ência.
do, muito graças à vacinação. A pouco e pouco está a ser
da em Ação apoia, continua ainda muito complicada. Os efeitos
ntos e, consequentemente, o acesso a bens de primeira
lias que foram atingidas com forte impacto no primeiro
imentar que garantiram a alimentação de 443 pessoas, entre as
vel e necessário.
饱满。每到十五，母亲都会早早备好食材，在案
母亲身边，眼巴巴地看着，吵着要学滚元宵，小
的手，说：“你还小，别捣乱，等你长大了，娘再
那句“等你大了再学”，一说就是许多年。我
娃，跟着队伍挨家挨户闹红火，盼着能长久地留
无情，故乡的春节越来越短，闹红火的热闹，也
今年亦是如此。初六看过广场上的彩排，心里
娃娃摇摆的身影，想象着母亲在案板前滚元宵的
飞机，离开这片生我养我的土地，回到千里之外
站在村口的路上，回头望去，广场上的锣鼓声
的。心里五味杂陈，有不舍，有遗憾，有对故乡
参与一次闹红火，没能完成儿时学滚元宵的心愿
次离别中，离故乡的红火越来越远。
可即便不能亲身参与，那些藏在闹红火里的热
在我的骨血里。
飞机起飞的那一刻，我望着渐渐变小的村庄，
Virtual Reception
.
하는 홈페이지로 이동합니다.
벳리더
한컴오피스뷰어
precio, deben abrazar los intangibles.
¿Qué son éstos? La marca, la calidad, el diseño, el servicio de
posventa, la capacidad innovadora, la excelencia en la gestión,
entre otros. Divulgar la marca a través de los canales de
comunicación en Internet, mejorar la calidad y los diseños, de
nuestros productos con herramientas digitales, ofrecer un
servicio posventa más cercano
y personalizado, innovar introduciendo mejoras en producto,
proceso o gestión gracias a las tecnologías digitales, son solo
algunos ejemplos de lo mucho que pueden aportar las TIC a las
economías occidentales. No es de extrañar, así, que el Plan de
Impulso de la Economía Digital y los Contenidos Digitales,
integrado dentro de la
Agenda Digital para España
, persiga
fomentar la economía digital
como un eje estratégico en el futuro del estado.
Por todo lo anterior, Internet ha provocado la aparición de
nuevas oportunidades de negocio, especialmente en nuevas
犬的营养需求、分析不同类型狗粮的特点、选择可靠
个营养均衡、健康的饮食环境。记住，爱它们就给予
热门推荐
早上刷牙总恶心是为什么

* * *

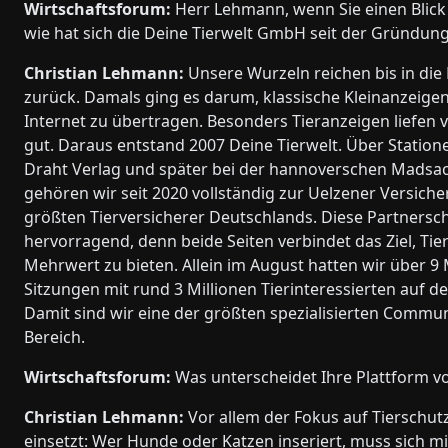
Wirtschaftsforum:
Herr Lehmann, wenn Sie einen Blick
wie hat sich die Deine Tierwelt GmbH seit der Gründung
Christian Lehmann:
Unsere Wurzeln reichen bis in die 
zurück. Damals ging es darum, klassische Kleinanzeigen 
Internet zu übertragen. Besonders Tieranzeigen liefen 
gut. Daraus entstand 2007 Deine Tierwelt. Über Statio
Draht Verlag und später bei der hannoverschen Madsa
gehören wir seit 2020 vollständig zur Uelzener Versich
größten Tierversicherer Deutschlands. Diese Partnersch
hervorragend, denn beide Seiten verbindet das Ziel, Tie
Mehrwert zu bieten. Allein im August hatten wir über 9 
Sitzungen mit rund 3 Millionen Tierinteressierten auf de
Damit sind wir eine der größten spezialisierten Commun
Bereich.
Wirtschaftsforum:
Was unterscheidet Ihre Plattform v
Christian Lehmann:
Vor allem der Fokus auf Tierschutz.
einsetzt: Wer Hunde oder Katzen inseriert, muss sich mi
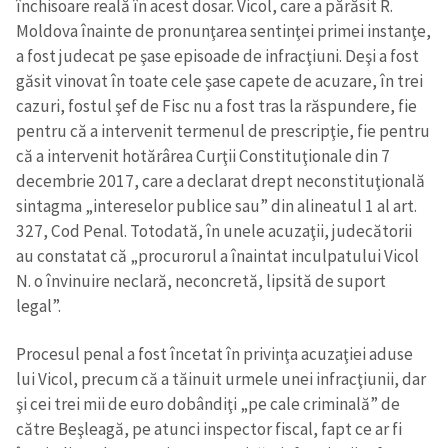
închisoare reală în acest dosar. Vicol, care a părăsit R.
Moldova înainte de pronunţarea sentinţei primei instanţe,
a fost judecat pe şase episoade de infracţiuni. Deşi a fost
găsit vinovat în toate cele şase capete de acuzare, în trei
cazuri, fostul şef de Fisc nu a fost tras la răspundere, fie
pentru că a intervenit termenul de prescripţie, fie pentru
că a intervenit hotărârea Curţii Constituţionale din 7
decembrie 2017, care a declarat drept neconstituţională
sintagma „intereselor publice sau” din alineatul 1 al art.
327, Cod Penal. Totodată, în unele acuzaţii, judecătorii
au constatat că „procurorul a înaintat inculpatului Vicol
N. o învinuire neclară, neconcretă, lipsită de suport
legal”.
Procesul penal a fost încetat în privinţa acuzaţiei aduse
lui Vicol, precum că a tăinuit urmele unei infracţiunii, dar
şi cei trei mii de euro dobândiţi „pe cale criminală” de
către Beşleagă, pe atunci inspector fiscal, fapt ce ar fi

**Task item:**
In the listing above, find the line with "pentru că a" and the line with "către Beşleagă, pe", then reproduce both and every line between them exactly.

**Result of this task:**
pentru că a intervenit termenul de prescripţie, fie pentru
că a intervenit hotărârea Curţii Constituţionale din 7
decembrie 2017, care a declarat drept neconstituţională
sintagma „intereselor publice sau” din alineatul 1 al art.
327, Cod Penal. Totodată, în unele acuzaţii, judecătorii
au constatat că „procurorul a înaintat inculpatului Vicol
N. o învinuire neclară, neconcretă, lipsită de suport
legal”.
Procesul penal a fost încetat în privinţa acuzaţiei aduse
lui Vicol, precum că a tăinuit urmele unei infracţiunii, dar
şi cei trei mii de euro dobândiţi „pe cale criminală” de
către Beşleagă, pe atunci inspector fiscal, fapt ce ar fi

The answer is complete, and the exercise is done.